= List of Canadian provinces by unemployment rate =

Unemployment rate for Canadian provinces

The list of Canadian provinces by unemployment rate are statistics that directly refer to the nation's seasonally adjusted unemployment rate. Below is a comparison of the seasonally adjusted unemployment rates by province/territory, sortable by name or unemployment rate. Data provided by Statistics Canada's Labour Force Survey. Not seasonally adjusted data reflects the actual current unemployment rate, while seasonally adjusted data removes the seasonal component from the information.

==Unemployment by province or territory==

| Province | Unemployment percentage of labour force as of April 2025 | Monthly percent change (=drop in unemployment) |
|---|---|---|
| Alberta | 7.8 | 0.0% |
| British Columbia | 6.6 | +0.2% |
| Manitoba | 5.8 | −0.4% |
| Newfoundland and Labrador | 10.1 | −0.5% |
| New Brunswick | 7.9 | −0.2% |
| Nova Scotia | 6.7 | +0.5% |
| Ontario | 7.6 | +0.3% |
| Prince Edward Island | 8.5 | −1.2% |
| Quebec | 5.3 | +0.4% |
| Saskatchewan | 5.5 | −0.5% |
| Canada (national) | 6.9 | +0.2% |

Definitions of modern full employment range from 3% to 6% unemployment rates.

==Data differences from US rates==
Canada uses a different measure to gauge the unemployment than the United States calculation. An analyst with the American Bureau of Labour Statistics stated that if the Canadian unemployment rate were adjusted to U.S. concepts, it would be reduced by 1 percentage point.

==Unemployment extremes==
The lowest level of national unemployment came in 1947 with a 2.2% unemployment rate, a result of the smaller pool of available workers caused by casualties from the Second World War.

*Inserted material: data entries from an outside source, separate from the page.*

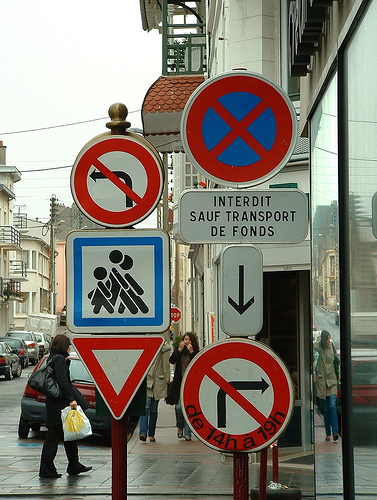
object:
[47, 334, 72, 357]
head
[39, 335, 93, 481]
person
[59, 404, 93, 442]
plastic bag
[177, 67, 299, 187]
sign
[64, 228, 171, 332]
sign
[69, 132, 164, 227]
sign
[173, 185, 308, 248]
sign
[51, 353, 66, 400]
shoulder bag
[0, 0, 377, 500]
outside scene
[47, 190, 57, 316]
telephone pole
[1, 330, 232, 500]
street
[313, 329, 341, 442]
reflection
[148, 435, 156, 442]
foot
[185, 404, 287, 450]
writing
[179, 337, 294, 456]
sign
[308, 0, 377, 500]
glass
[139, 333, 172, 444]
person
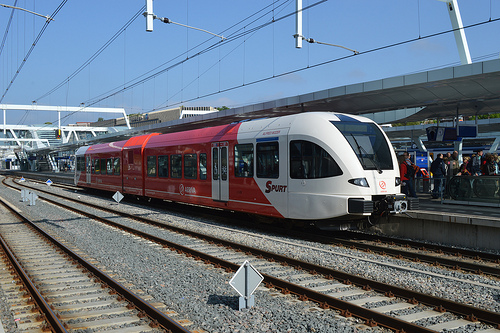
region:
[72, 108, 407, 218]
a red and white train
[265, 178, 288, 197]
red writing on a train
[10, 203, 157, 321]
rusty rail road tracks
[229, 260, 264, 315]
a silver diamond sign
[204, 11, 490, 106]
metal cable wires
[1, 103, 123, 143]
a over pass over a train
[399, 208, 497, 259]
a gray concrete wall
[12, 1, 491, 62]
a crystal clear blue sky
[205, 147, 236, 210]
white double doors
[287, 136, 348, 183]
a side window on a train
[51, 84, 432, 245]
Train parked on the tracks.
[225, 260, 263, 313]
Sign in between tracks.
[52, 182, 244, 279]
Metal tracks in the middle.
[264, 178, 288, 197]
The word spurt on the train.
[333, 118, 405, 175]
Window in the front of the train.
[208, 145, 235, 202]
Door on the side of the train.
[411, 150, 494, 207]
People waiting on the train.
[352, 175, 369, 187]
Light on the front of train.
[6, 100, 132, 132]
Metal railing over tracks.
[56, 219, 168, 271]
Gravel in between the tracks.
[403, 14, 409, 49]
There is a blue sky that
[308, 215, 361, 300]
There is a railroad track that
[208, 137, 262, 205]
There is a white and red train that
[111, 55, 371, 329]
This photo was taken by James Mingus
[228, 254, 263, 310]
There is a sign that is a silver sign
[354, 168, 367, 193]
There is a light on front of the train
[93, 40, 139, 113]
There are wires above the train here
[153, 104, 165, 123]
There is off-white concrete that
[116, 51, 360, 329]
This photo was taken in the city of Dayton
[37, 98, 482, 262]
red and white short train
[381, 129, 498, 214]
people at the platform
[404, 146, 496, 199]
people at the platform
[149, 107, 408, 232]
a red and white train engine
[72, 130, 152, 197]
a red and white train passenger car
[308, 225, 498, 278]
a set of train tracks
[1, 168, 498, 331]
a set of train tracks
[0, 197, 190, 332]
a set of train tracks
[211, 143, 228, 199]
a set of white train doors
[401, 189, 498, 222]
a train boarding platform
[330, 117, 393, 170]
a train front windshield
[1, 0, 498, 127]
a clear blue sky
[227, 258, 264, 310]
a train informational sign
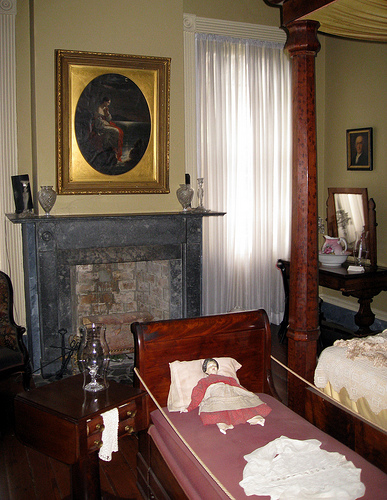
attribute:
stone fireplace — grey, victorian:
[57, 241, 190, 370]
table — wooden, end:
[273, 242, 384, 333]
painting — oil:
[76, 73, 151, 172]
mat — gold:
[53, 50, 171, 193]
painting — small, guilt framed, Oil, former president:
[345, 128, 375, 170]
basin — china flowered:
[319, 253, 349, 267]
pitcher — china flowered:
[320, 232, 348, 253]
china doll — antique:
[174, 348, 271, 441]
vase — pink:
[315, 232, 350, 272]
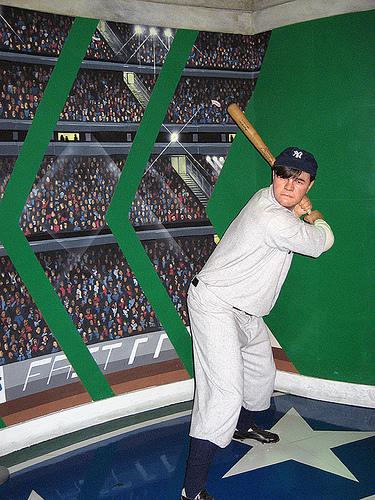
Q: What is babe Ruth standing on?
A: Star.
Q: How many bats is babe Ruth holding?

The highest level of unemployment throughout Canada was set in December 1982, when the early 1980s recession resulted in 13.1% of the adult population being out of work due to economic factors that originated in the United States. The primary cause of the early 1980s recession was a contractionary monetary policy established by the Federal Reserve System to control high inflation.

During the Great Depression, urban unemployment throughout Canada was 19%; Toronto's rate was 17%, according to the census of 1931. Farmers who stayed on their farms were not considered unemployed.

According to data from Statistics Canada, youth unemployment hit 14.6% in July 2025, the highest it had been since 2010 (outside of the COVID-19 pandemic).